“More than two-thirds of drivers think removing the hard shoulder puts those who break down at greater risk”

Investment in roads: prioritise the environment—and driver safety

More than two-thirds of drivers think removing the hard shoulder puts those who break down at greater risk
January 24, 2020

Climate change is one of the most pressing challenges faced across the world. Debates previously held in the abstract are moving into devastating reality. 

So I stand by the Labour Party’s pledge to put tackling climate change at the heart of both our transport and wider economic policy, not least because since 2010 the policies of Tory governments have done so much to undermine sustainable transport.

On road investment the government’s approach has been chaotic. Ministers claimed the Road Investment Strategy for motorways and major A-roads between 2015 and 2020 would “revolutionise the network.” In fact, one in three road projects included in the strategy have been cancelled or delayed. These deferrals will jeopardise the next stage of the plan, to be delivered by Highways England between 2020 and 2025. Doubts also remain over finance, given the government’s abandoning of PFI and uncertainty around the value for money of flagship projects such as the controversial Stonehenge tunnel.
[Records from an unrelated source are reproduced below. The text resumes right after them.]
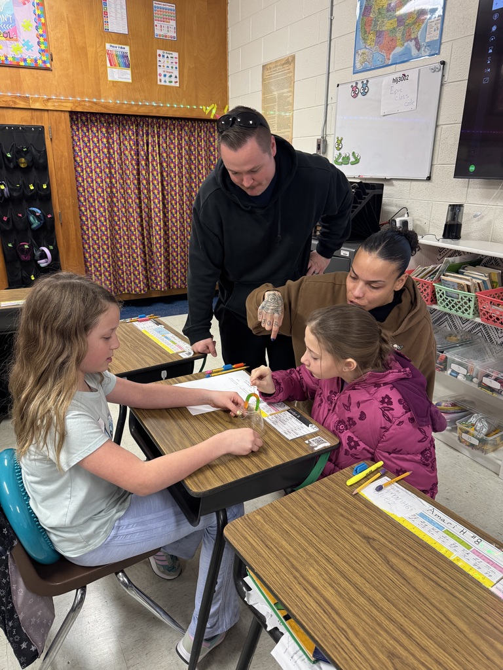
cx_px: 252
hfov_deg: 56.8
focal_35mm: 24
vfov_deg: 71.6
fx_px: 465
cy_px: 335
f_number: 1.78
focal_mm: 6.76
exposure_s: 1/60
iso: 200
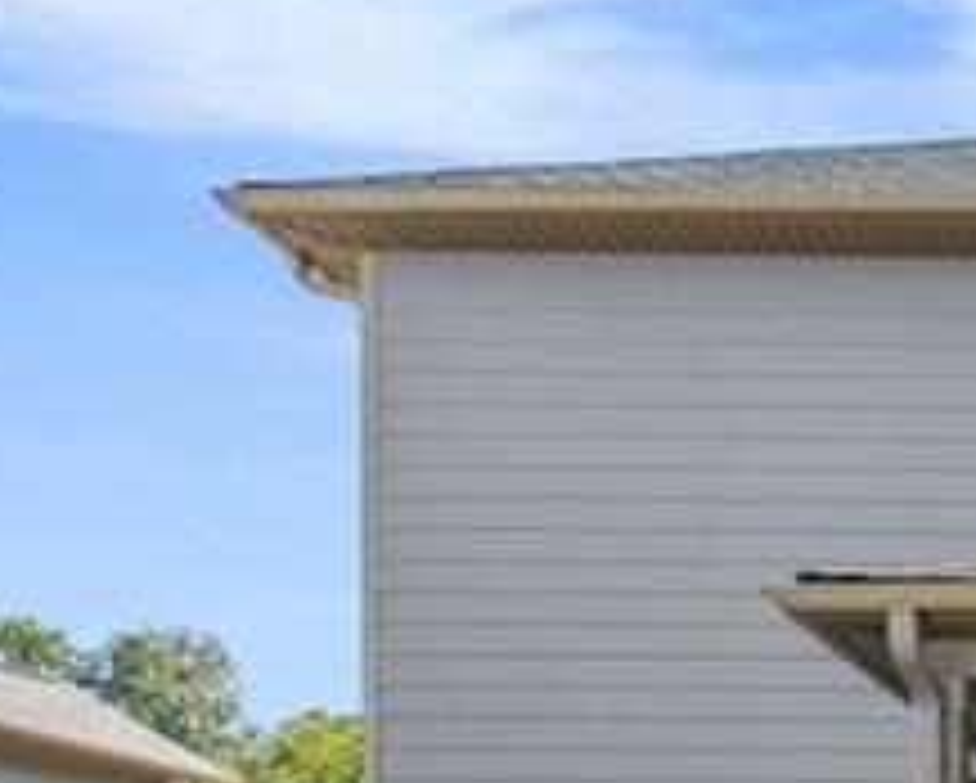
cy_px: 1046
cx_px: 1408
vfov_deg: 21.9
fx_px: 1793
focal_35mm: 62
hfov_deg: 24.6
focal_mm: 14
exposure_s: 1/1250
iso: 800
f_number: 7.1
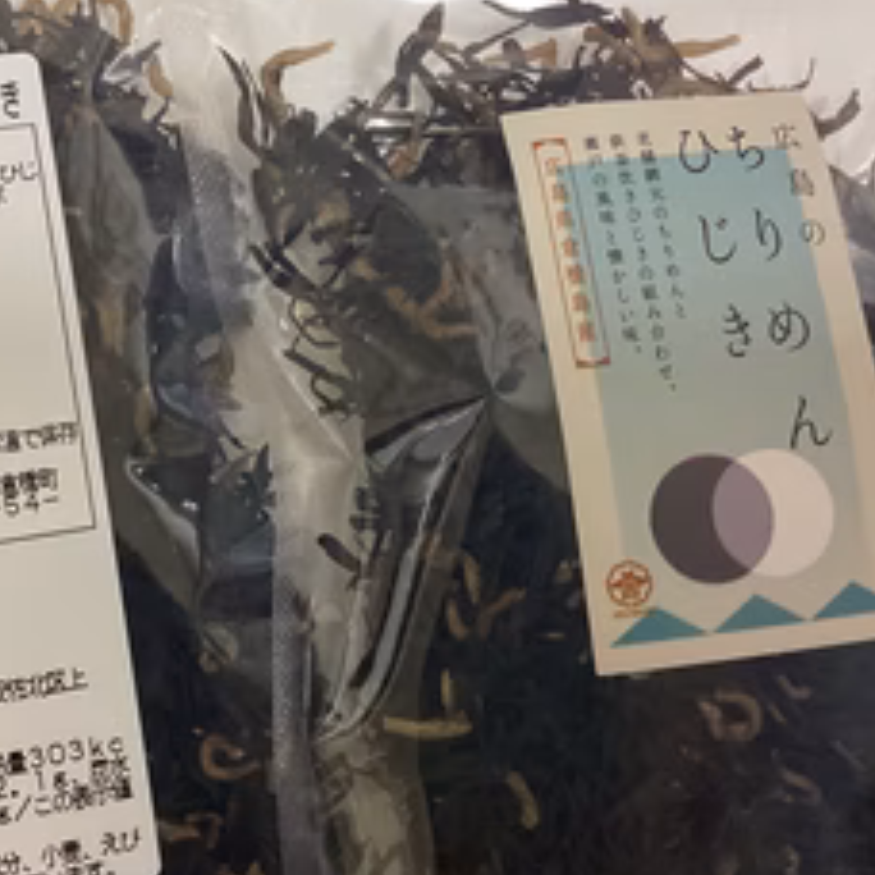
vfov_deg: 35.4
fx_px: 1373
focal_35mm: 48
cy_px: 426
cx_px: 265
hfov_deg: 34.9
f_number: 2.4
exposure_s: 1/60
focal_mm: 3.3
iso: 250
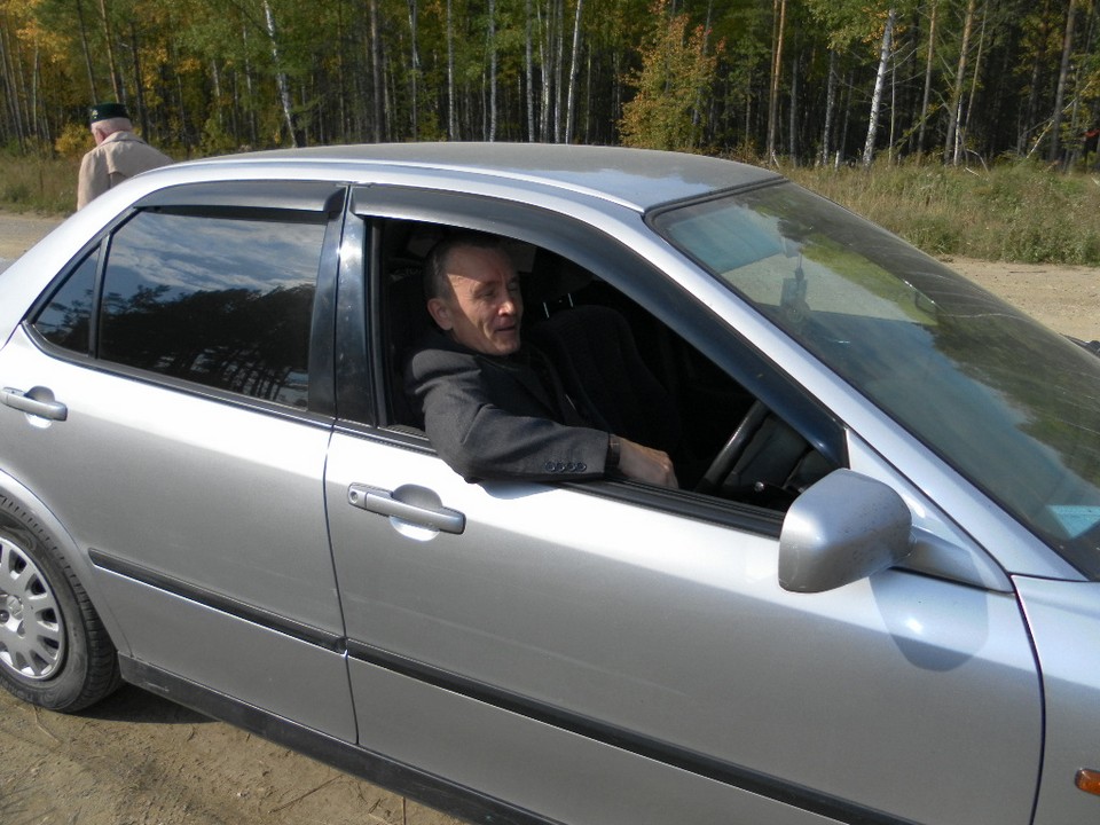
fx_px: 890
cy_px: 412
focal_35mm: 28
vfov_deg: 49.7
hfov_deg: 63.4
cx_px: 550
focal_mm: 4.9
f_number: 8
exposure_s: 1/160
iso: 80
I believe that road spending should focus on providing more capacity for sustainable transport, such as bus priority provisions and integrated transport schemes. We need to develop a more holistic approach to transport funding, rebalanced geographically across the UK. 

Labour committed to repurposing Vehicle Excise Duty to establish a sustainable transport fund. Such a fund could provide £550m per annum for walking and cycling routes, £1.4bn a year to fund free bus travel for under 25s where bus services are deregulated, and £1.3bn a year to restore the 3,000 bus services lost—and deliver an additional 3,000 on top. The fund would also have delivered £500m a year to fund local road improvements and maintenance. Most journeys start and end on local roads and they are used by cyclists and pedestrians too, so fixing potholes and better maintaining these roads ought to be a priority.

The government’s record on road safety is alarming. Three years ago, the Transport Select Committee warned the government about the dangers of all-lane running, where the hard shoulder is open at busy times or even all the time, to ease congestion, with emergency lay-bys staggered along the road. 

I remain significantly concerned about the safety implications. Indeed, a recent RAC survey found that more than two thirds of drivers think removing the hard shoulder on motorways puts those who break down at greater risk. The government says it is conducting an “evidence stocktake to gather facts.” I say, shouldn’t it have done this before it rolled out more than 230 miles of all-lane running?

Five deaths on Britain’s roads every day, with over 10 times that number seriously injured, is a scandal we have too readily come to accept. It’s an unacceptable price to pay for the convenience of car use. That’s why Labour called for a “target zero” approach to deaths on roads—we need not accept these deaths and injuries as inevitable.

The UK’s roads have suffered from a decade of mismanagement under the Conservatives. We need a significant refocusing of approach, to deliver the meaningful changes so urgently required.